-- Passage to read --
[Start of Attachment]
Maybe a FF expert can clarify the purpose of the two yeasts better than I


----------



## Marty (Feb 27, 2004)

You may find this useful...it's fast, cheap and simple and produces very well

http://www.dendroboard.com/forum/showthread.php?t=18630


----------



## Tundragirl (Nov 13, 2006)

I nees a super easy method I cant seem to start a new batch they never make it to FF stage ugh. I can't get frogs til I get this straight.
I need a no fail recipe. or a Raising FF for dummies manual LOL


----------



## Tundragirl (Nov 13, 2006)

I just opened the post above method and will try that I guess...looks easy enough


----------



## GSXR_MURRHEE (Sep 16, 2006)

I've been using this one for a few years with good results, plus it's cheap and easy:

potato flakes - 8 cups 
powdered sugar -1 cup 
brewer's yeast - 1/2 to 3/4 cup 
methyl paraben - 4 teaspoons

mix 1/2 cup of the above with 1/2 cup water and spinkle pinch of baker's yeast on top.


----------



## hobbyuniverse (Jun 22, 2008)
[End of Attachment]
-- Records supplied --
[Start of Attachment]
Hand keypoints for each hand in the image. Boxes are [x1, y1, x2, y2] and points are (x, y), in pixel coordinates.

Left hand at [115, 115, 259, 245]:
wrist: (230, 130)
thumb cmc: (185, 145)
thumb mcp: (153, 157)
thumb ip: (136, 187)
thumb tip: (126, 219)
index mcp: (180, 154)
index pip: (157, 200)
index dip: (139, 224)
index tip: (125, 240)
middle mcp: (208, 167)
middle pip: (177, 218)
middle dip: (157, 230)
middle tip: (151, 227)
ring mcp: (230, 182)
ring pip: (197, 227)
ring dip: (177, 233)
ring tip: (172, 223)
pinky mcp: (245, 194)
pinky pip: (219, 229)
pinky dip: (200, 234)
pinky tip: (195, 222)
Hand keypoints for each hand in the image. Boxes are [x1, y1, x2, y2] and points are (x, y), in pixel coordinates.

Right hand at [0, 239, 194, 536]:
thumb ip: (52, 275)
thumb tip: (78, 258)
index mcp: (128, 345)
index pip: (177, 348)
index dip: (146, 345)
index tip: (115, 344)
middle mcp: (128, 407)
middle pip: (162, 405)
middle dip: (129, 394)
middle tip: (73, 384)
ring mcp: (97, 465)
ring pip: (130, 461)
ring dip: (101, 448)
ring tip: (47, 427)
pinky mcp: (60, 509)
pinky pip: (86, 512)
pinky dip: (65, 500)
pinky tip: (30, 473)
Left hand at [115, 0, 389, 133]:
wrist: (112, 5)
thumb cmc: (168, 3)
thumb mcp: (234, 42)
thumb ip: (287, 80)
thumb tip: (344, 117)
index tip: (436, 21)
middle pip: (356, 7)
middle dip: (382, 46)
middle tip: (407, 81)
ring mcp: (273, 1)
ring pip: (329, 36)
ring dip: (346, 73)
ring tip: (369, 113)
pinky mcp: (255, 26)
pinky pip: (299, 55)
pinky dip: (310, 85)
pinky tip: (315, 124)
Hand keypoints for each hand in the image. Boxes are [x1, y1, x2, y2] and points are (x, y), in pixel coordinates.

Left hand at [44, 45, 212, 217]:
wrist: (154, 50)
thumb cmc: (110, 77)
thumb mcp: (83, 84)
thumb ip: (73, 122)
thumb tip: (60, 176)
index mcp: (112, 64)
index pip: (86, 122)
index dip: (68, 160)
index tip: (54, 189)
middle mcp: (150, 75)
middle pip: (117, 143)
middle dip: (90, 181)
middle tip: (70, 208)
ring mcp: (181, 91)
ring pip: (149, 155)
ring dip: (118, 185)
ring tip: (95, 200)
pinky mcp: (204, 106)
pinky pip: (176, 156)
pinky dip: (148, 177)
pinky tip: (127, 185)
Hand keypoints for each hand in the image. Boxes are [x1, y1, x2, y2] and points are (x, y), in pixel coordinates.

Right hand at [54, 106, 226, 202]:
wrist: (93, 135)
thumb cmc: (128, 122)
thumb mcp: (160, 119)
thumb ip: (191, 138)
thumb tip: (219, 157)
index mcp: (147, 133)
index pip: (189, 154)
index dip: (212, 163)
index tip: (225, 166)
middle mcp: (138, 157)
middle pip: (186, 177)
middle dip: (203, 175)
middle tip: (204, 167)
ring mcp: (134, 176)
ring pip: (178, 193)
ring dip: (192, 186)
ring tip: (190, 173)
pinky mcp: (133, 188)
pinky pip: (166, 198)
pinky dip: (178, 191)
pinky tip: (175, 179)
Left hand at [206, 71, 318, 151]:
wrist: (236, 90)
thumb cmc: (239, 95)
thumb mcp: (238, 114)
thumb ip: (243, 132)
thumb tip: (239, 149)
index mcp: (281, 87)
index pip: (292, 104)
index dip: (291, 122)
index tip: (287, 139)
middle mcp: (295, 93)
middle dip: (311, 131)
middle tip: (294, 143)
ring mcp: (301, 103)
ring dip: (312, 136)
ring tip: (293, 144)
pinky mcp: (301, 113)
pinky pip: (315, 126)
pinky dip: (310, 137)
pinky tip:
[End of Attachment]
-- Exercise instructions --
• a. List each ingredient in the dry mix that the forum thread gives, with its amount.
• b. Set down everything in the forum thread from "## Marty (Feb" down to "get this straight.", without changing a character.
Base your work on the forum thread alone.

-- Expected results --
• a.
potato flakes: 8 cups
powdered sugar: 1 cup
brewer's yeast: 1/2 to 3/4 cup
methyl paraben: 4 teaspoons

• b.
## Marty (Feb 27, 2004)

You may find this useful...it's fast, cheap and simple and produces very well

http://www.dendroboard.com/forum/showthread.php?t=18630


----------



## Tundragirl (Nov 13, 2006)

I nees a super easy method I cant seem to start a new batch they never make it to FF stage ugh. I can't get frogs til I get this straight.